DFAB HOUSE: the first digitally built house - ISPLORA

DFAB HOUSE: the first digitally built house


ETH Zurich researchers, in collaboration with industrial partners, have developed a housing prototype with the help of robots and 3D printers

“DFAB HOUSE” officially opened on February 27 at the NEST building in Dübendorf (Switzerland), the first house in the world planned and built digitally. The automated dwelling, created by the ETH Zurich Empa and Ea-wag labs, is the result of the collaboration with different professional figures of the world of entrepreneurship. Researchers developed a building process which is largely digital, with the help of robots and 3D printers.

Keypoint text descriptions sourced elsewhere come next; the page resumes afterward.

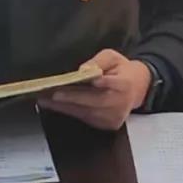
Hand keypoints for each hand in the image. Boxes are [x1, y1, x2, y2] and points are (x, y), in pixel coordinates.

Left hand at [37, 49, 151, 129]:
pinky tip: (54, 105)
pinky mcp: (107, 125)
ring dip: (65, 106)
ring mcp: (114, 117)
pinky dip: (69, 111)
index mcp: (126, 84)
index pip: (115, 84)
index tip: (92, 80)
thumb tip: (83, 70)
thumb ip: (100, 61)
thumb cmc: (121, 70)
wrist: (137, 89)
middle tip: (54, 93)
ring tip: (45, 100)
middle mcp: (121, 103)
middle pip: (95, 101)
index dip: (104, 83)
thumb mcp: (113, 57)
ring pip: (86, 112)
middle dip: (73, 97)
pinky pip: (85, 118)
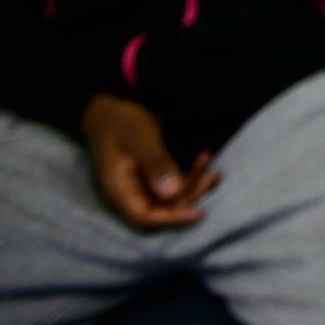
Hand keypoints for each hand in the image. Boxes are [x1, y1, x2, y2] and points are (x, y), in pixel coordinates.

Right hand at [79, 94, 221, 229]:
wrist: (110, 105)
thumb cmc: (121, 119)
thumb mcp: (140, 137)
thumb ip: (155, 163)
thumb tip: (171, 192)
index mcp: (118, 188)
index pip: (144, 216)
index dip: (172, 218)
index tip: (199, 212)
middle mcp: (128, 192)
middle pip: (161, 209)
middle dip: (189, 196)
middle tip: (212, 176)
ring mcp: (138, 184)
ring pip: (170, 197)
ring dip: (192, 186)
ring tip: (214, 171)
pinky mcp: (149, 176)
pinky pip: (171, 185)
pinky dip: (188, 177)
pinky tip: (204, 162)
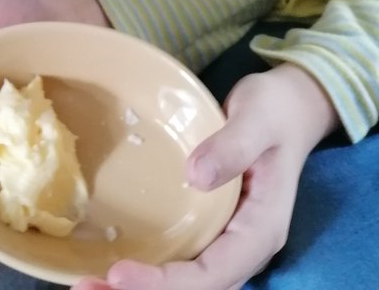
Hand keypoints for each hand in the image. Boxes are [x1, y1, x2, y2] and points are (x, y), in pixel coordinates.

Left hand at [73, 64, 338, 289]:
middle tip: (87, 287)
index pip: (214, 275)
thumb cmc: (276, 110)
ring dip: (142, 289)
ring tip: (88, 285)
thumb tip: (196, 177)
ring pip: (186, 284)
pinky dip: (148, 271)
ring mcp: (227, 241)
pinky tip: (110, 265)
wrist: (292, 107)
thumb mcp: (259, 118)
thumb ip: (233, 146)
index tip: (119, 273)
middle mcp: (244, 247)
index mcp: (261, 230)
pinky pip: (181, 262)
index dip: (167, 284)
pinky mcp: (211, 229)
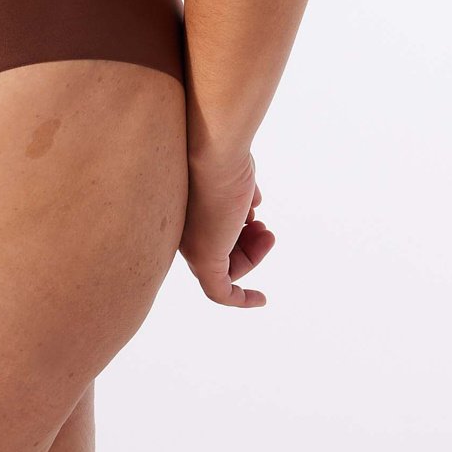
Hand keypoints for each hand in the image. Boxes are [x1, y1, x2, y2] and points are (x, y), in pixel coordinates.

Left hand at [178, 150, 274, 306]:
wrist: (217, 151)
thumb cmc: (226, 158)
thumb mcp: (237, 177)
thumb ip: (240, 192)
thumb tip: (251, 204)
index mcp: (189, 210)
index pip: (214, 231)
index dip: (240, 229)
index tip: (259, 223)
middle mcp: (186, 229)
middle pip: (221, 249)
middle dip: (249, 242)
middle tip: (264, 228)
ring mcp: (193, 245)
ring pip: (226, 267)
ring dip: (253, 256)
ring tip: (266, 233)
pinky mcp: (204, 261)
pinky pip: (220, 293)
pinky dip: (241, 299)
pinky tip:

DFAB House is the prototype of the house of the future: sustainable, efficient and built with robots

"DFAB HOUSE" is located on the top platform of the NEST building, a place where researchers can test new building and energetic technologies under real-life conditions, with a view to using digital technologies not only to make planning and construction more efficient, but also more sustainable.

An example is the digitally designed floor slab of DFAB House, statically and structurally optimized so that considerable amounts of material can be saved compared to a conventional concrete slab. Furthermore, the technologies tested by ETH researchers open up new design possibilities, as in the case of the two residential floors characterized by wooden frames, prefabricated and assembled in complex geometries with the use of two robots.

The prototype, with its 200 square meters on three levels, consists of innovative elements designed digitally and then built on site or in the lab, according to the characteristics of the materials and installation.

DFAB HOUSE transfers the innovative technologies of digital fabrication from research to architectural application

In particular, the undulating concrete wall – used on the ground floor as a partition element – was created using the Mesh Mould technology, where a robot (Fabricator) moves autonomously around the building site generating a three-dimensional steel mesh which acts as formwork and structural reinforcement. Concrete is then poured inside the mesh and manually troweled creating a unique doubly curved object. On top instead is the ceiling slab (Smart Slab) created with a formwork produced by a 3D printer which allows it to have complex shapes despite a minimal amount of material. Also the concrete mullions, visible on the facade, were created using a digitally controlled flexible formwork, which allows the material to be shaped while it is solidifying to guarantee an adequate shape in relation to the load-position of each mullion.

The wooden-frame envelope which wraps the structure was created by prefabricating the frames with a two-robot system: a process which uses the combination of two machines for cutting and finishing interlocks to minimize assembly time on site and create elaborate geometries. Furthermore, translucid panels attached to the frame are filled with aerogel, ideal for insulation.

The “smart” building and planning techniques go hand in hand with a sustainable design made of numerous smart devices: sensors, regulators, optoelectronic devices, which work so that they absorb as much heat as possible from the indoor-outdoor environment and use it where needed. All this in a voice-controlled environment, where it will be enough to imagine something to have it.

Perhaps this is really the house of the future and not just the latest science-fiction experiment, as DFAB HOUSE takes another crucial step by adding to 3D printing technology an innovation in the process: digital fabrication.